Я, однако же, не последовал его призыву. Подобная связь казалась мне неэтичной. Кроме того, меня беспокоило то, что она станет предметом обсуждения в коллективе. В тот вечер, когда мы пили водку и играли в карты, Винсент решил развеять все мои опасения.
– У вас ведь было много женщин, Гарри? – поинтересовался он.
– Я бы так не сказал. Пожалуй, я был слишком зациклен на идее, что отношения между мужчиной и женщиной должны строиться на любви. Так бывает, знаете ли.
– Все это чушь, – заявил Винсент и с силой ударил кулаком по столу. – Даже при моем полном убеждении, что наш проект по созданию квантового зеркала является величайшим прорывом в истории познания, который позволит человеку взглянуть на окружающий мир глазами Творца, – так вот, даже при этом я считаю, что если посвящать работе над ним все свое время без остатка, это будет просто-напросто непродуктивно и приведет лишь к головным болям. Я не сомневаюсь, что у советских бюрократов есть на этот счет весьма убедительная статистика, которая говорит, что если человеку после восьми часов работы давать получасовой перерыв, производительность его труда вырастет процентов на пятнадцать. Окупает ли это пятнадцатипроцентное увеличение производительности труда получасовое отсутствие работника на рабочем месте? Безусловно!
– Вы предлагаете мне заняться… сексотерапией?
– Я указываю вам на пользу человеческого общения, которое может иметь и терапевтический эффект. Если хотите, я всего лишь напоминаю вам, что, как вы сами не раз говорили, даже величайшие умы не могут размышлять над тайнами мироздания двадцать четыре часа в сутки без перерыва. Для меня совершенно очевидно, что время от времени нужно отвлекаться на другие мысли, попроще. Например, почему в туалете так холодно, почему шампунь в душевой так плохо мылится и почему суп в столовой такой жидкий. Я вовсе не хочу, чтобы мои сотрудники превратились в монахов, Гарри, а уж вы тем более.

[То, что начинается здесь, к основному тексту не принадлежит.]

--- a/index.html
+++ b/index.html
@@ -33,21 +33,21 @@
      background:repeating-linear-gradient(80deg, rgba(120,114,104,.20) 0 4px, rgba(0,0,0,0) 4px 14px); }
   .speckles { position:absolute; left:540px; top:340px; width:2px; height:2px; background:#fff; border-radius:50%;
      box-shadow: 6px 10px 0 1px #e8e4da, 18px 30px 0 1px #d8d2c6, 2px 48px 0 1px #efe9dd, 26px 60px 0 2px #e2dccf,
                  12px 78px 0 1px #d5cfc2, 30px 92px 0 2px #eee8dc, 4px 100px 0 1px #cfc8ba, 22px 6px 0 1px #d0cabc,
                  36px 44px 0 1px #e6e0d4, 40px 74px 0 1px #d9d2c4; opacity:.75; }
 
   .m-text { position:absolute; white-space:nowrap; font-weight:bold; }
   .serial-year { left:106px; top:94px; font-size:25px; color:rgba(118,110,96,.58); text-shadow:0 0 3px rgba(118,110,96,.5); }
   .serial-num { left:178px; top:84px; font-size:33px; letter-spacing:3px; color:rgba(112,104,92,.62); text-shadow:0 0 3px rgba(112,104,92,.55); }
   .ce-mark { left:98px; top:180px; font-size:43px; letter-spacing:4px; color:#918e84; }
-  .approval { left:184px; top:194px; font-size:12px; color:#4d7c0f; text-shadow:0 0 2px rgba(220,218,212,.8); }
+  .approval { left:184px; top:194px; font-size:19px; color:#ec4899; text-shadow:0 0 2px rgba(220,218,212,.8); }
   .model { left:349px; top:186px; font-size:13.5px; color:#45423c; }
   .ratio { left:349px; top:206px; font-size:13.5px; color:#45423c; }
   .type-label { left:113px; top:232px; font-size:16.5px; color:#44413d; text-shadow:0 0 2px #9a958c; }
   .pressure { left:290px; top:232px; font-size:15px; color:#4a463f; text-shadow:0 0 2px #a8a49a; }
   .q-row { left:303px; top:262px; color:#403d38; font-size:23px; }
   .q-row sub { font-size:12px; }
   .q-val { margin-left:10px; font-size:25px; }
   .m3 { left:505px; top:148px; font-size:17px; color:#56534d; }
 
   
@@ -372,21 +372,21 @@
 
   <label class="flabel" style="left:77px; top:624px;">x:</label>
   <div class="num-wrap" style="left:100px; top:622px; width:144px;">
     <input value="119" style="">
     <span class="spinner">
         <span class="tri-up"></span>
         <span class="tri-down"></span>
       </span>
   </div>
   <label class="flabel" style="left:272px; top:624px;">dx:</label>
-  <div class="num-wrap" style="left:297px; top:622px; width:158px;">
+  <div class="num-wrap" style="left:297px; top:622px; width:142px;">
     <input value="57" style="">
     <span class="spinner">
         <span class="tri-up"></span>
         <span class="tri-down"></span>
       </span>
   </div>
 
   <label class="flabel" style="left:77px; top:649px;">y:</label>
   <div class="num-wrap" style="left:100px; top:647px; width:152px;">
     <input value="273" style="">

– А у вас кто-нибудь есть? – спросил я. – Я ни разу не видел…
Легким взмахом руки Винсент дал мне понять, что считает мой вопрос неуместным.

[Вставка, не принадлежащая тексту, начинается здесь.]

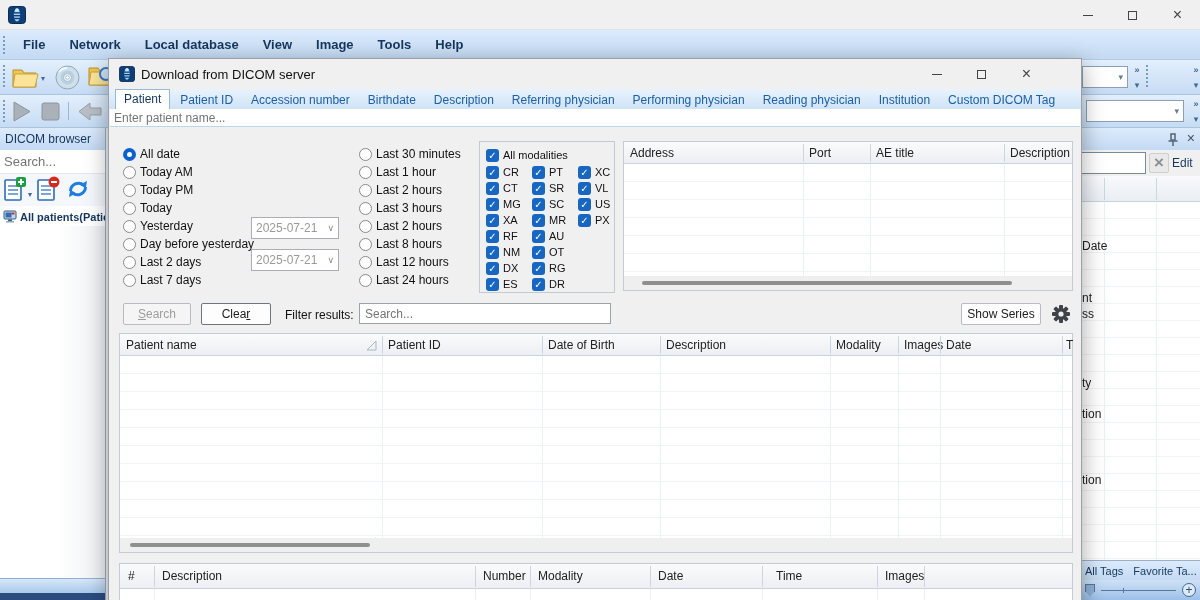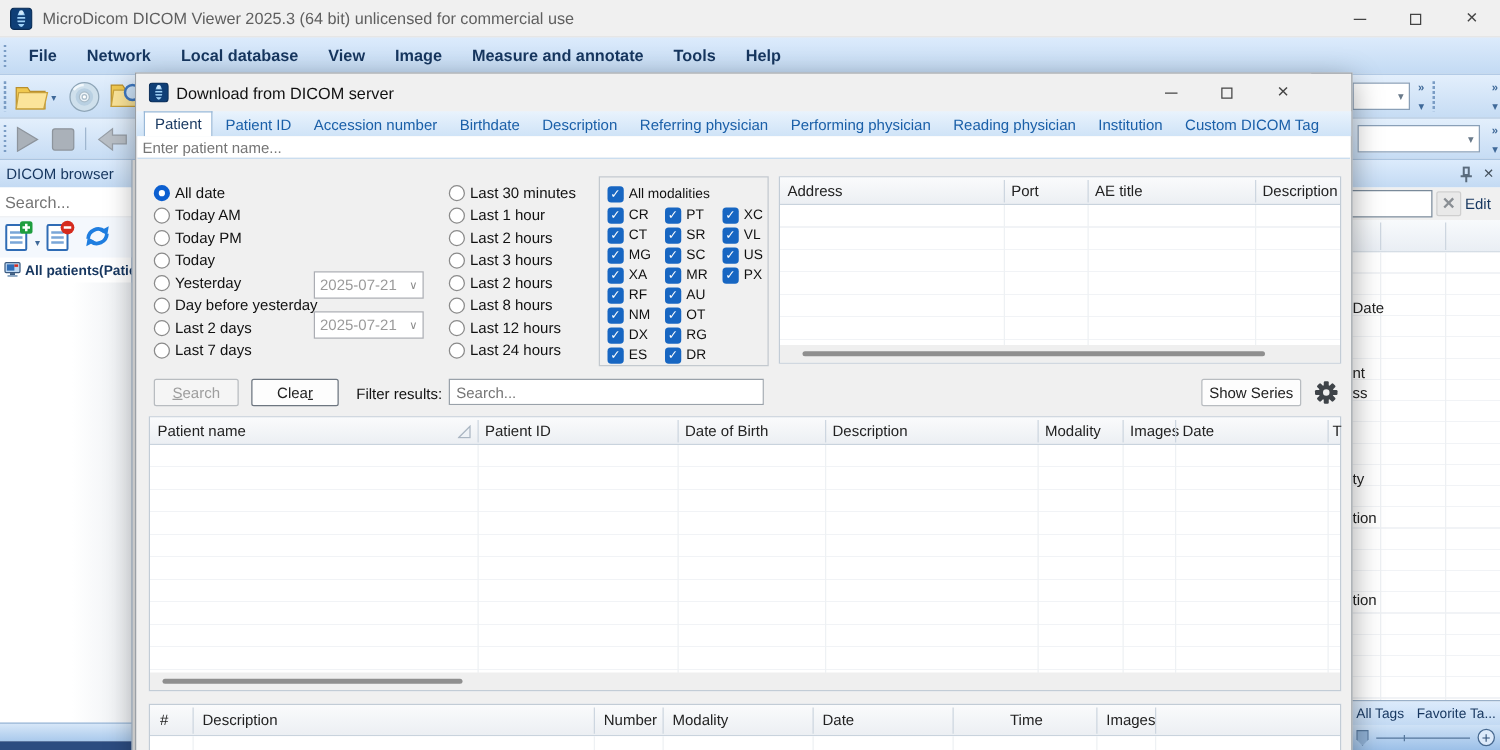--- a/index.html
+++ b/index.html
@@ -142,42 +142,40 @@
     <span class="abs app-icon">
       <svg width="18" height="18" viewBox="0 0 18 18">
           <rect x="0.5" y="0.5" width="17" height="17" rx="3" fill="#0f3f77" stroke="#0a2c55"></rect>
           <ellipse cx="9" cy="9" rx="3.2" ry="6.5" fill="#9fd2f8"></ellipse>
           <rect x="3" y="6.2" width="12" height="1.4" fill="#0f3f77"></rect>
           <rect x="3" y="9" width="12" height="1.4" fill="#0f3f77"></rect>
           <rect x="3" y="11.8" width="12" height="1.4" fill="#0f3f77"></rect>
           <circle cx="9" cy="4" r="1.8" fill="#cfe8fb"></circle>
         </svg>
     </span>
-    <span class="abs title-text">MicroDicom DICOM Viewer 2025.3 (64 bit) unlicensed for commercial use</span>
     <div class="abs win-controls">
       <span class="wc">
           <i class="glyph-min"></i>
         </span>
       <span class="wc">
           <i class="glyph-max"></i>
         </span>
       <span class="wc">
           <span class="glyph-x">×</span>
         </span>
     </div>
   </div>
 
   <div class="abs menubar">
     <span class="grip"></span>
     <span class="menu-item">File</span>
     <span class="menu-item">Network</span>
     <span class="menu-item">Local database</span>
     <span class="menu-item">View</span>
     <span class="menu-item">Image</span>
-    <span class="menu-item">Measure and annotate</span>
     <span class="menu-item">Tools</span>
     <span class="menu-item">Help</span>
   </div>
 
   <div class="abs toolbar-row tb1">
     <span class="grip"></span>
     <span class="tb-icon" style="left:12px;top:6px;">
       <svg width="27" height="23" viewBox="0 0 27 23">
           <path d="M1 4h9l2 3h12v14H1z" fill="#f0c84f" stroke="#b98f2d"></path>
           <path d="M3 8h23l-3 13H1z" fill="#fbe49a" stroke="#c9a23d"></path>
@@ -640,21 +638,21 @@
       </div>
     </div>
 
     <div class="abs tbl series-tbl">
       <div class="tbl-header" style="height:25px;">
         <span class="th-label" style="left:8px;line-height:25px;">#</span>
         <span class="th-label" style="left:42px;line-height:25px;">Description</span>
         <span class="th-label" style="left:363px;line-height:25px;">Number</span>
         <span class="th-label" style="left:418px;line-height:25px;">Modality</span>
         <span class="th-label" style="left:538px;line-height:25px;">Date</span>
-        <span class="th-label" style="left:688px;line-height:25px;">Time</span>
+        <span class="th-label" style="left:656px;line-height:25px;">Time</span>
         <span class="th-label" style="left:765px;line-height:25px;">Images</span>
         <span class="th-sep" style="left:34px;height:21px;"></span>
         <span class="th-sep" style="left:355px;height:21px;"></span>
         <span class="th-sep" style="left:410px;height:21px;"></span>
         <span class="th-sep" style="left:530px;height:21px;"></span>
         <span class="th-sep" style="left:642px;height:21px;"></span>
         <span class="th-sep" style="left:757px;height:21px;"></span>
         <span class="th-sep" style="left:804px;height:21px;"></span>
       </div>
       <div class="tbl-body" style="top:25px;height:33px;">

– Я вовсе не хочу сказать, что показатели производительности труда могут быть улучшены благодаря отношениям с кем попало, не приносящим подлинной радости, – продолжил он. – Скорее наоборот. Поэтому я не намерен тратить время на интрижки только потому, что меня подталкивают к этому некие химические процессы, происходящие в моем организме. Но если я когда-нибудь встречу кого-то, кто покажется мне…

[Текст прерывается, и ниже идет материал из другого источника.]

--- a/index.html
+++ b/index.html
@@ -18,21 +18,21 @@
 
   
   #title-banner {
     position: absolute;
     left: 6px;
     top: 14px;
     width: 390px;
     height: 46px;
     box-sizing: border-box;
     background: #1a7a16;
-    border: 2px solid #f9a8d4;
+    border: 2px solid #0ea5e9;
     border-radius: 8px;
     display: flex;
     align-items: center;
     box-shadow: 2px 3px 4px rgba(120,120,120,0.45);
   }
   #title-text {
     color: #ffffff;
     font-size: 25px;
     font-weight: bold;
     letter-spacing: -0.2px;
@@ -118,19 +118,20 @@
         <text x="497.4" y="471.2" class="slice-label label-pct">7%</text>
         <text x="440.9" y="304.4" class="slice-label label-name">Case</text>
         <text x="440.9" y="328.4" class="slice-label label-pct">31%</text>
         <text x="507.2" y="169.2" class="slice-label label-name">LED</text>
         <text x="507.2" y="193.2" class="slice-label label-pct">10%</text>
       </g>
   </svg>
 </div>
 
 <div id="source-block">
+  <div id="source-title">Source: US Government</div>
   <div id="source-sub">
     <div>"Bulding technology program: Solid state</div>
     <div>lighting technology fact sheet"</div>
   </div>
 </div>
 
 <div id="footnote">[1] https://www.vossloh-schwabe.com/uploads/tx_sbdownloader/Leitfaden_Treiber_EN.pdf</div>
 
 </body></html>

– …подходящей кандидатурой для получасового общения после восьмичасового рабочего дня?
– Именно так. Так вот, если это случится, я дам вам об этом знать.
– Вы когда-нибудь были женаты? – поинтересовался я, не сумев сдержать любопытство.
– Был пару раз – когда подворачивалась подходящая кандидатура на должность жены, – с улыбкой ответил Винсент. – Однажды, еще в моей первой жизни, я встретил женщину, которая, как мне казалось, действительно была нужна мне. Но потом, в моих последующих жизнях, я убедился, что прекрасно могу обходиться без нее. Иногда я завожу себе временных подружек. А вы?
– У меня все примерно так же, как у вас. Как и вы, я считаю, что одиночество имеет больше минусов, чем плюсов, особенно когда жизнь начинает клониться к закату. Порой мне кажется, что даже неглубокие отношения все же лучше, чем вообще никаких. Полагаю, человеку все же необходимо, чтобы кто-то был рядом, и эта потребность гораздо сильнее, чем я думал раньше.